[WHAT YOU WILL DO]: Leaving the pictures aside, transcribe the data below exactly.

[PROVIDED MATERIAL]:

•••

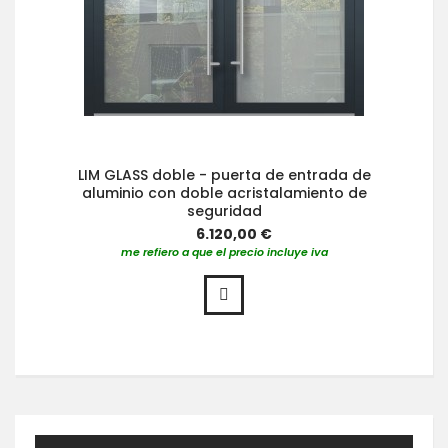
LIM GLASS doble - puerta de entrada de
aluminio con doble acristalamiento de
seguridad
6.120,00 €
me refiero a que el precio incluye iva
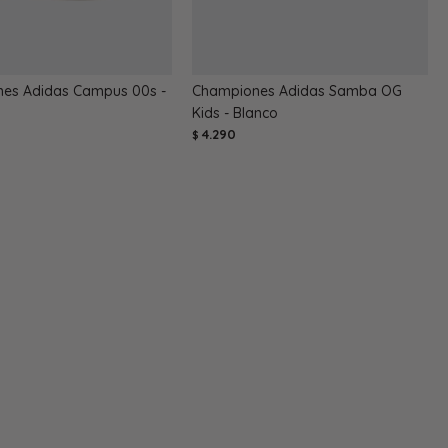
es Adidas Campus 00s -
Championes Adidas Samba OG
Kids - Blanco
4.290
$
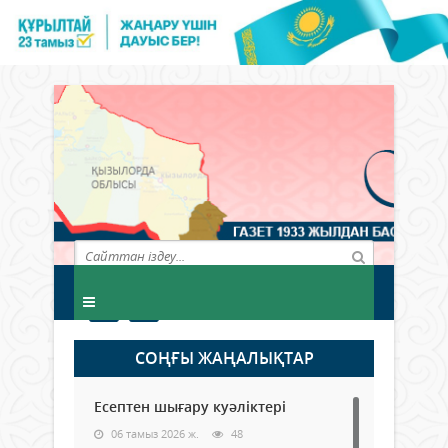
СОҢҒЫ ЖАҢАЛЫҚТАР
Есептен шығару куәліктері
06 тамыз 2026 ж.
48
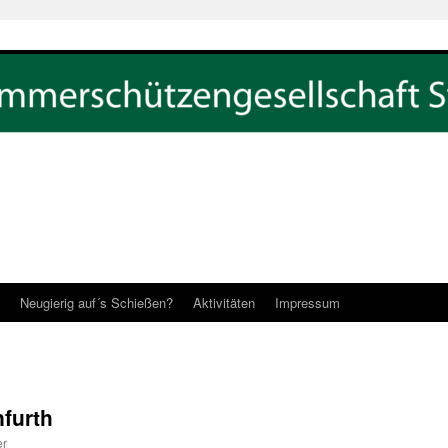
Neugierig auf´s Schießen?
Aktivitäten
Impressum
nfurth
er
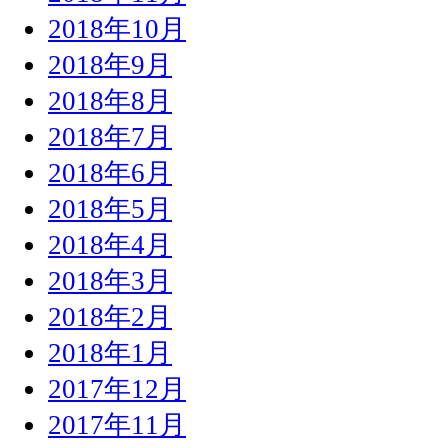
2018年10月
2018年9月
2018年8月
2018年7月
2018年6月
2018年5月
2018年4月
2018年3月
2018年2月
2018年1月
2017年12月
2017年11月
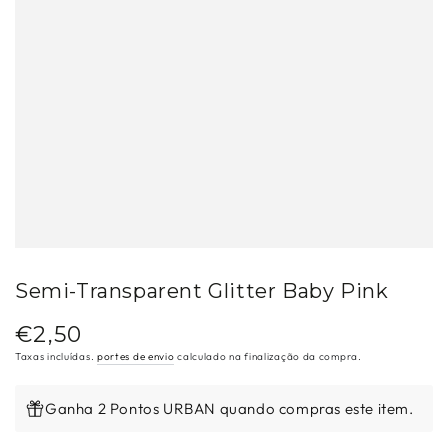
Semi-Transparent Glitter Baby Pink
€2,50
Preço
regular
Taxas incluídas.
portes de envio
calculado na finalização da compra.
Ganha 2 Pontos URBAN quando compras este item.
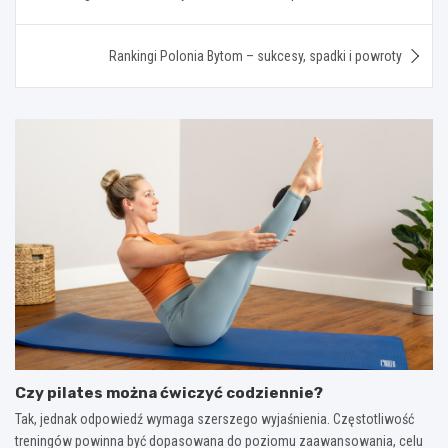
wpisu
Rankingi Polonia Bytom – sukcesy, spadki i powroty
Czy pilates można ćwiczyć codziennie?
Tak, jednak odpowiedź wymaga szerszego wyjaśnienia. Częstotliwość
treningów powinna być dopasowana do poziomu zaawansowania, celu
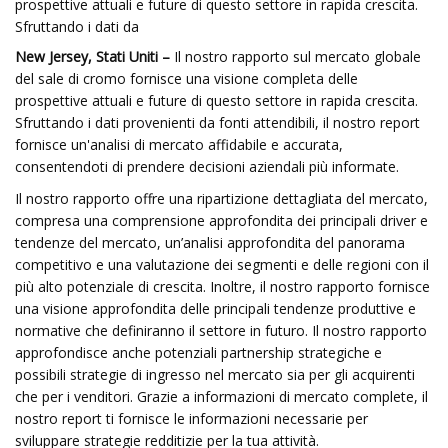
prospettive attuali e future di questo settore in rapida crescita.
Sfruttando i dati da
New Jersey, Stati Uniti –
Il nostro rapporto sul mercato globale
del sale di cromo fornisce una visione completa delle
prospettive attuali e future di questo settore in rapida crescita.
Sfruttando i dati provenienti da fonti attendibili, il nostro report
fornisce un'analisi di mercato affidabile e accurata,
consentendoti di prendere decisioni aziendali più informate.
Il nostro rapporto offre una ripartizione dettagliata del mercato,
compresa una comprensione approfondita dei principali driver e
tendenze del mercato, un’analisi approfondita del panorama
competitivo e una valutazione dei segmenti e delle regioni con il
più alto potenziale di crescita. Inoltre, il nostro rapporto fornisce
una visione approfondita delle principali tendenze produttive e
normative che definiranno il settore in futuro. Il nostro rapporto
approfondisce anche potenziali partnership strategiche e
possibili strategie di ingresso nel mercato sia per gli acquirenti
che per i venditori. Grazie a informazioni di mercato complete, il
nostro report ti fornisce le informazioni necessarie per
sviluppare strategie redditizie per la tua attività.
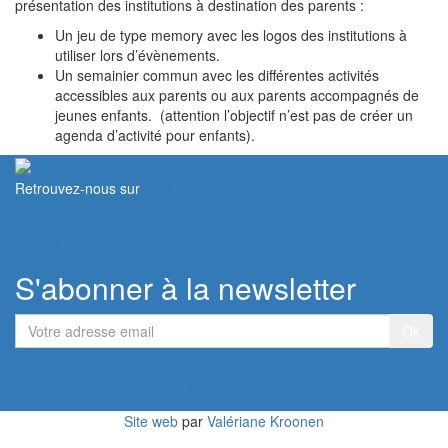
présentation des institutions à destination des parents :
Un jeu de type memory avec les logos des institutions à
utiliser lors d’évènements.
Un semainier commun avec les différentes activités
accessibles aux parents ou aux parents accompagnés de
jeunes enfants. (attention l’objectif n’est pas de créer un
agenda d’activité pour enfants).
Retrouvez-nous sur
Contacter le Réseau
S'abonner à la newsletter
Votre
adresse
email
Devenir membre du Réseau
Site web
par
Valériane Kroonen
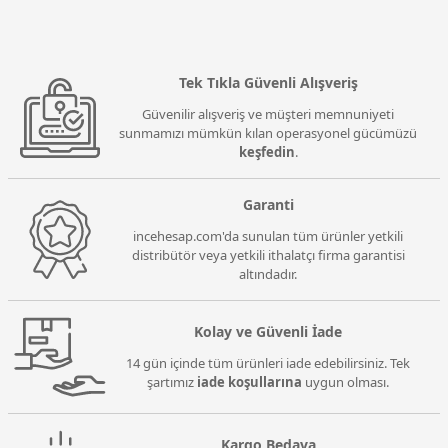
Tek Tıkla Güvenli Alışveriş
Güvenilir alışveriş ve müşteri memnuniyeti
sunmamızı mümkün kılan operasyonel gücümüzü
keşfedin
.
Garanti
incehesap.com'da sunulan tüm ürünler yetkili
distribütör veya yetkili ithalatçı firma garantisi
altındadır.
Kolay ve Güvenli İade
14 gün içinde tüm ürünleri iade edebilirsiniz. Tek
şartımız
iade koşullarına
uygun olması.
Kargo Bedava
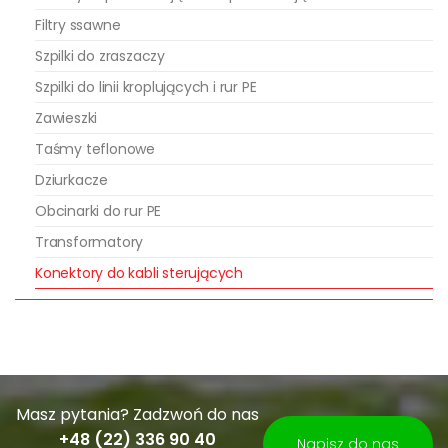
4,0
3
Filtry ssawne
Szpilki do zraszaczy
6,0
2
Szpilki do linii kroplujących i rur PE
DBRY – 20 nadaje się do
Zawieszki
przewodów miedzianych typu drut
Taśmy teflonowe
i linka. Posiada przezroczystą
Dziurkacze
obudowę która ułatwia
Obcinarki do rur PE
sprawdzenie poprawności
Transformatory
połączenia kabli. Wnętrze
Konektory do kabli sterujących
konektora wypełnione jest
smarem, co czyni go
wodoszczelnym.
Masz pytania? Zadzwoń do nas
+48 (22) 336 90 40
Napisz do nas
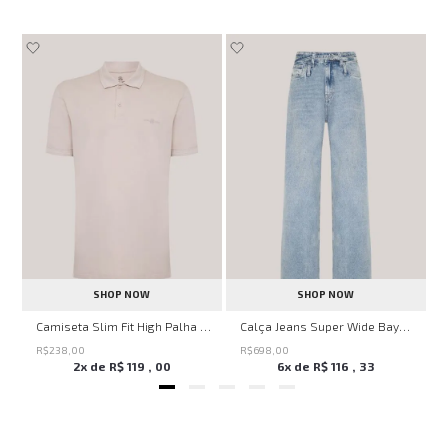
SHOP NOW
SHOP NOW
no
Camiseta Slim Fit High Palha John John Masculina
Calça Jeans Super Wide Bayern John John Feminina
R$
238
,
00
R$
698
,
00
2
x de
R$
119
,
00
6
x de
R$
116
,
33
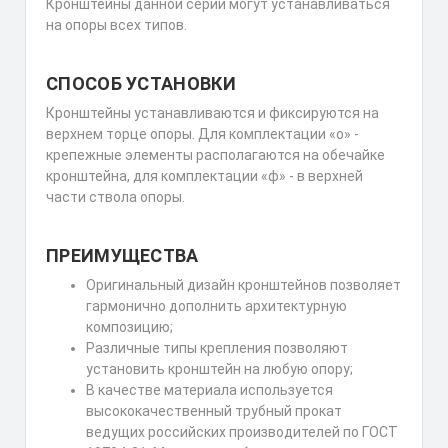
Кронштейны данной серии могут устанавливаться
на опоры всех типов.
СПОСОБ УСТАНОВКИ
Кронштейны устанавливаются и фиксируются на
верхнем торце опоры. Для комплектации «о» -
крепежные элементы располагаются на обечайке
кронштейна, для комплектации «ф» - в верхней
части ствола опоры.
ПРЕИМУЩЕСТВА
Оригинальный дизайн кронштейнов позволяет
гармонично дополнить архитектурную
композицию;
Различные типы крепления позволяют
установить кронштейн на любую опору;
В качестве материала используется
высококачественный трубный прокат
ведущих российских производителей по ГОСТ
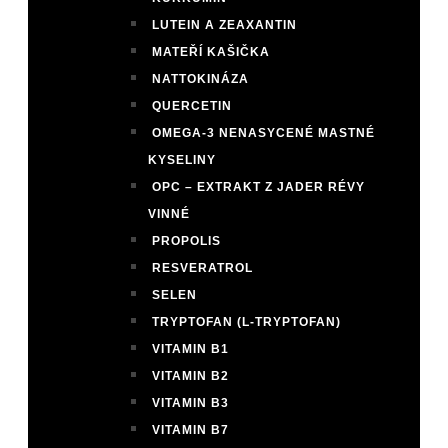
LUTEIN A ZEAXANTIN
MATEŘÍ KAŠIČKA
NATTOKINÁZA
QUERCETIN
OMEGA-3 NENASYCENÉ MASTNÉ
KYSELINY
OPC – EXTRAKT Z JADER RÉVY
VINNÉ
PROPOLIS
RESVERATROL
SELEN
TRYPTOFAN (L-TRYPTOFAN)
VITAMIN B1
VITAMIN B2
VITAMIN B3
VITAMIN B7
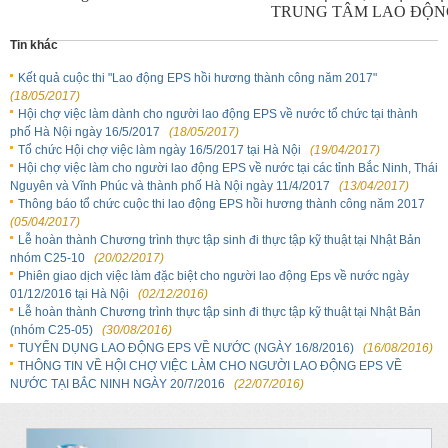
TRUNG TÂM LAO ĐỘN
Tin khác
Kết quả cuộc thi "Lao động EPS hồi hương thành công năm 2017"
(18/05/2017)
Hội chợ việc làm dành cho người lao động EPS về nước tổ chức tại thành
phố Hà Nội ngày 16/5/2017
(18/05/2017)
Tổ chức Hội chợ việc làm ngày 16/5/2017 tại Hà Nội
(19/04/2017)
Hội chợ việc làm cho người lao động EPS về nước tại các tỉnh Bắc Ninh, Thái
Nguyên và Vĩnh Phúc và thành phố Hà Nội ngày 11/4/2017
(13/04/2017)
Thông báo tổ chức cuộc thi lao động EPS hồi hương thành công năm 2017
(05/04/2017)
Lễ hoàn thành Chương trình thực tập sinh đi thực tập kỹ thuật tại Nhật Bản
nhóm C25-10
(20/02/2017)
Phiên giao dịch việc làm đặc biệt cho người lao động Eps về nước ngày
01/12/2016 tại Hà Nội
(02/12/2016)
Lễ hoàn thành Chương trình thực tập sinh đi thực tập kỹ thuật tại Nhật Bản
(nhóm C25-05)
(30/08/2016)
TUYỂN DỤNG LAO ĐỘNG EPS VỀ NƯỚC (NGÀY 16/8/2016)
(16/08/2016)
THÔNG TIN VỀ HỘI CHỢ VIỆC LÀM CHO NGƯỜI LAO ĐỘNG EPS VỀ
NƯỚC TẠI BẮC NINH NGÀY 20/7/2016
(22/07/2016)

•••

[RESPONSE FOR THIS EXERCISE]:
LIM GLASS doble - puerta de entrada de
aluminio con doble acristalamiento de
seguridad
6.120,00 €
me refiero a que el precio incluye iva
es Adidas Campus 00s -
Championes Adidas Samba OG
Kids - Blanco
4.290
$
СОҢҒЫ ЖАҢАЛЫҚТАР
Есептен шығару куәліктері
06 тамыз 2026 ж.
48
Neugierig auf´s Schießen?
Aktivitäten
Impressum
nfurth
er
2018年10月
2018年9月
2018年8月
2018年7月
2018年6月
2018年5月
2018年4月
2018年3月
2018年2月
2018年1月
2017年12月
2017年11月
Semi-Transparent Glitter Baby Pink
€2,50
Preço
regular
Taxas incluídas.
portes de envio
calculado na finalização da compra.
Ganha 2 Pontos URBAN quando compras este item.
wpisu
Rankingi Polonia Bytom – sukcesy, spadki i powroty
Czy pilates można ćwiczyć codziennie?
Tak, jednak odpowiedź wymaga szerszego wyjaśnienia. Częstotliwość
treningów powinna być dopasowana do poziomu zaawansowania, celu
prospettive attuali e future di questo settore in rapida crescita.
Sfruttando i dati da
New Jersey, Stati Uniti –
Il nostro rapporto sul mercato globale
del sale di cromo fornisce una visione completa delle
prospettive attuali e future di questo settore in rapida crescita.
Sfruttando i dati provenienti da fonti attendibili, il nostro report
fornisce un'analisi di mercato affidabile e accurata,
consentendoti di prendere decisioni aziendali più informate.
Il nostro rapporto offre una ripartizione dettagliata del mercato,
compresa una comprensione approfondita dei principali driver e
tendenze del mercato, un’analisi approfondita del panorama
competitivo e una valutazione dei segmenti e delle regioni con il
più alto potenziale di crescita. Inoltre, il nostro rapporto fornisce
una visione approfondita delle principali tendenze produttive e
normative che definiranno il settore in futuro. Il nostro rapporto
approfondisce anche potenziali partnership strategiche e
possibili strategie di ingresso nel mercato sia per gli acquirenti
che per i venditori. Grazie a informazioni di mercato complete, il
nostro report ti fornisce le informazioni necessarie per
sviluppare strategie redditizie per la tua attività.
présentation des institutions à destination des parents :
Un jeu de type memory avec les logos des institutions à
utiliser lors d’évènements.
Un semainier commun avec les différentes activités
accessibles aux parents ou aux parents accompagnés de
jeunes enfants. (attention l’objectif n’est pas de créer un
agenda d’activité pour enfants).
Retrouvez-nous sur
Contacter le Réseau
S'abonner à la newsletter
Votre
adresse
email
Devenir membre du Réseau
Site web
par
Valériane Kroonen
Tek Tıkla Güvenli Alışveriş
Güvenilir alışveriş ve müşteri memnuniyeti
sunmamızı mümkün kılan operasyonel gücümüzü
keşfedin
.
Garanti
incehesap.com'da sunulan tüm ürünler yetkili
distribütör veya yetkili ithalatçı firma garantisi
altındadır.
Kolay ve Güvenli İade
14 gün içinde tüm ürünleri iade edebilirsiniz. Tek
şartımız
iade koşullarına
uygun olması.
Kargo Bedava
4,0
3
Filtry ssawne
Szpilki do zraszaczy
6,0
2
Szpilki do linii kroplujących i rur PE
DBRY – 20 nadaje się do
Zawieszki
przewodów miedzianych typu drut
Taśmy teflonowe
i linka. Posiada przezroczystą
Dziurkacze
obudowę która ułatwia
Obcinarki do rur PE
sprawdzenie poprawności
Transformatory
połączenia kabli. Wnętrze
Konektory do kabli sterujących
konektora wypełnione jest
smarem, co czyni go
wodoszczelnym.
Masz pytania? Zadzwoń do nas
+48 (22) 336 90 40
Napisz do nas
SHOP NOW
SHOP NOW
no
Camiseta Slim Fit High Palha John John Masculina
Calça Jeans Super Wide Bayern John John Feminina
R$
238
,
00
R$
698
,
00
2
x de
R$
119
,
00
6
x de
R$
116
,
33
Кронштейны данной серии могут устанавливаться
на опоры всех типов.
СПОСОБ УСТАНОВКИ
Кронштейны устанавливаются и фиксируются на
верхнем торце опоры. Для комплектации «о» -
крепежные элементы располагаются на обечайке
кронштейна, для комплектации «ф» - в верхней
части ствола опоры.
ПРЕИМУЩЕСТВА
Оригинальный дизайн кронштейнов позволяет
гармонично дополнить архитектурную
композицию;
Различные типы крепления позволяют
установить кронштейн на любую опору;
В качестве материала используется
высококачественный трубный прокат
ведущих российских производителей по ГОСТ
LUTEIN A ZEAXANTIN
MATEŘÍ KAŠIČKA
NATTOKINÁZA
QUERCETIN
OMEGA-3 NENASYCENÉ MASTNÉ
KYSELINY
OPC – EXTRAKT Z JADER RÉVY
VINNÉ
PROPOLIS
RESVERATROL
SELEN
TRYPTOFAN (L-TRYPTOFAN)
VITAMIN B1
VITAMIN B2
VITAMIN B3
VITAMIN B7
TRUNG TÂM LAO ĐỘN
Tin khác
Kết quả cuộc thi "Lao động EPS hồi hương thành công năm 2017"
(18/05/2017)
Hội chợ việc làm dành cho người lao động EPS về nước tổ chức tại thành
phố Hà Nội ngày 16/5/2017
(18/05/2017)
Tổ chức Hội chợ việc làm ngày 16/5/2017 tại Hà Nội
(19/04/2017)
Hội chợ việc làm cho người lao động EPS về nước tại các tỉnh Bắc Ninh, Thái
Nguyên và Vĩnh Phúc và thành phố Hà Nội ngày 11/4/2017
(13/04/2017)
Thông báo tổ chức cuộc thi lao động EPS hồi hương thành công năm 2017
(05/04/2017)
Lễ hoàn thành Chương trình thực tập sinh đi thực tập kỹ thuật tại Nhật Bản
nhóm C25-10
(20/02/2017)
Phiên giao dịch việc làm đặc biệt cho người lao động Eps về nước ngày
01/12/2016 tại Hà Nội
(02/12/2016)
Lễ hoàn thành Chương trình thực tập sinh đi thực tập kỹ thuật tại Nhật Bản
(nhóm C25-05)
(30/08/2016)
TUYỂN DỤNG LAO ĐỘNG EPS VỀ NƯỚC (NGÀY 16/8/2016)
(16/08/2016)
THÔNG TIN VỀ HỘI CHỢ VIỆC LÀM CHO NGƯỜI LAO ĐỘNG EPS VỀ
NƯỚC TẠI BẮC NINH NGÀY 20/7/2016
(22/07/2016)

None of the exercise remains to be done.